23 December 2007

Recessions and the SP 500

Paul Kasriel's latest reading of his proprietary tea leaves (a blend known as the Kasriel Recession Warning Indicator) estimates the current probability of a recession in the US economy at 65%. As the chart shows, once his KRWI reaches this critical level its a strong probability that we will see an economic recession call by the National Bureau of Economic Research (NBER). Even the period following the tech wreck of 2000 eventually read out a formal recession, although the financial engineering of the Fed and federal friends did block the traditional back to back quarters of economic contraction, as the inflation reading is subtracted from the nominal GDP number to develop real GDP. Hard as it may be to believe, the government has simply changed the rules of the game for measuring price inflation in the US, and considerably enough that what used to be a recession may no longer be called one. Changing the rules of the game is a traditional method of the privileged and elite in achieving their goals.

We give a lot of credibility to Paul Kasriel in general, as a classic macro economist who seems unaffected by the dark pollution of biased thought that corporatism has brought to an already dismal and confounding science. The Leading Economic Indicators (LEI) are already calling out recession, and as you know, the classic inversion of the Yield Curve (Ten Year Treasury Yield - Effective Fed Funds Rate) is still negative as of the Fed's official numbers last week.


So it bothers us quite a bit that the stock market, that great discounter of the future and unerringly efficient prognosticator of economic things yet unseen, is presumed to be rallying back to new all time highs, even if only on a nominal level, not accounting for inflation. We show the SP deflated by gold in this chart, and as you can see, the rebound in US stocks is a bit of a mirage. If the bad times are when the tide goes out and shows who's naked, then inflation is the hurricane storm surge that pushes the waters back in, to provide cover for those au naturel.

By the way, the perception of inflation, or inflation expectations, is not incidental, but rather is absolutely key to the kind of financial engineering that neo-Keynesian economists that infest the Fed and Treasury wish to embrace as the ripe fruits of a fiat monetary system. Don't think for one minute that what is happening with M3, CPI revisions, etc. are a mere coincidence. Its all about control of the many by the few, after all.

So what about the stock market?

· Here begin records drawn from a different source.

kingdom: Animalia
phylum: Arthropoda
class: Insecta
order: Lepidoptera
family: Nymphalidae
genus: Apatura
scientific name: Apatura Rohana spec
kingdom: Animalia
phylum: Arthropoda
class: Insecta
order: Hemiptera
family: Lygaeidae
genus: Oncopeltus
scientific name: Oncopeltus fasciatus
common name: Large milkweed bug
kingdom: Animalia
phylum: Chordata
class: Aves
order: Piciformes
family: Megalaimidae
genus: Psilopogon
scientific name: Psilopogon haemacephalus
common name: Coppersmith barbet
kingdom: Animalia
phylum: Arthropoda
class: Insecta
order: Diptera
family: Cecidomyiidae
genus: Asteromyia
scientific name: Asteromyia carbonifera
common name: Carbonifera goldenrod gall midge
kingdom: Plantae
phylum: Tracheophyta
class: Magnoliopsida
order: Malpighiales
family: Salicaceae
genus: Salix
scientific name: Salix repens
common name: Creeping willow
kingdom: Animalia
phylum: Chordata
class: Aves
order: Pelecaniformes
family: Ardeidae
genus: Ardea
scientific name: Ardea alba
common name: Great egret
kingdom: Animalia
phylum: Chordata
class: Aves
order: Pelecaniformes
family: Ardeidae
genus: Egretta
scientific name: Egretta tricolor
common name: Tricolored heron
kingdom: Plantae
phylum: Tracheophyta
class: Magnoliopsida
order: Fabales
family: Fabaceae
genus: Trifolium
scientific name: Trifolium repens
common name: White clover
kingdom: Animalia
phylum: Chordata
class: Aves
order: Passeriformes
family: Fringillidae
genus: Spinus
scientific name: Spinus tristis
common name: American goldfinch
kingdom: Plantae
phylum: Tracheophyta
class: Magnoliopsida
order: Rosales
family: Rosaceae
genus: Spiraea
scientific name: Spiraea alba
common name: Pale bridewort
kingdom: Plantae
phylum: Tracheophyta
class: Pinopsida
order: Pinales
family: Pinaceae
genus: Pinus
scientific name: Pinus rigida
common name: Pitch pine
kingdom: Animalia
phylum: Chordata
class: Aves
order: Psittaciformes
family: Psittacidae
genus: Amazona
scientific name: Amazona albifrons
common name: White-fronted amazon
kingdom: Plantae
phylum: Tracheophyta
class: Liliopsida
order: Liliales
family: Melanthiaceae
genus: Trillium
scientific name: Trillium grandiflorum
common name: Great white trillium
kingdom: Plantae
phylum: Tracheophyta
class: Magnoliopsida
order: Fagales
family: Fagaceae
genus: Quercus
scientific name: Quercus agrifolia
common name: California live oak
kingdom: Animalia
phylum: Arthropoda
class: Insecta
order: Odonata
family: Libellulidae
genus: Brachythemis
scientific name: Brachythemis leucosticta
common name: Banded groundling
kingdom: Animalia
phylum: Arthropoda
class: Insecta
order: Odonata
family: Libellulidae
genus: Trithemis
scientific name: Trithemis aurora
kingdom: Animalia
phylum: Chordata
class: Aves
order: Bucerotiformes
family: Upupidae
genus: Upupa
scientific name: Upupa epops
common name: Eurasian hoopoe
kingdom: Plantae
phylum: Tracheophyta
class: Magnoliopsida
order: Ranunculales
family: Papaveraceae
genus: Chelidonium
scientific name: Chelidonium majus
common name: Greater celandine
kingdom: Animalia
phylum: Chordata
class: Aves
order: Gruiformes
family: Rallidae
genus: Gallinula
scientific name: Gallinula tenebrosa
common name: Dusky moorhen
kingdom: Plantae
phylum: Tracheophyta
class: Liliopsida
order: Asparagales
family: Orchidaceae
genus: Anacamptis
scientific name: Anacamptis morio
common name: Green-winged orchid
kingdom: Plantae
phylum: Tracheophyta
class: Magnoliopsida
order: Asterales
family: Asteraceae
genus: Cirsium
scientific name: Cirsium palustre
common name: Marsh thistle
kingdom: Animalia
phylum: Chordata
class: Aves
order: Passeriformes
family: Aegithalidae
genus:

We decided to try and plot out Kasriel's indicator of recessions against the SP 500. Since the nominal SP is also a trend child of inflation, we wanted to get a measure of SP that tends to take out the inflationary trend, and show us the purer wiggles that stocks make in response to the anticipation of economic variations.

If in fact we are on the verge of a recession, the SP500 will likely be in the process of making a top. We might see another push higher by the broad stock indices in response to the unprecedented monetary stimulus being applied by the banks. But even with this latest phase in the financial engineering experienment currently in progress, within the next two months we should see a confirming signal from the equity markets that the economy is turning lower in real terms AND has started contracting, even if the current set of official economic measures say otherwise.

We underestimated the Fed and their banker buddies in the great reflation of 2003-2004, finally catching on to the game after some painful soul searching and genuine confusion. The July 2004 working paper from Small and Close of the Fed, which basically tried to set some boundaries in how far the Fed could go in monetizing things non-traditional was a good clue, well before the infamous speech about the Fed's printing press that gave Helicopter Ben his sobriquet.

So we will strive to not be fooled again, and keep an open mind that the fighting of the housing bubble and massive credit fraud by the banks could have a short term second order effect of inflating the stock markets, along with most other commodities, especially gold and oil. One thing we are certain is that the next twelve months may be among the most interesting we have seen, and can only wonder what we all might be saying about things at this time next year.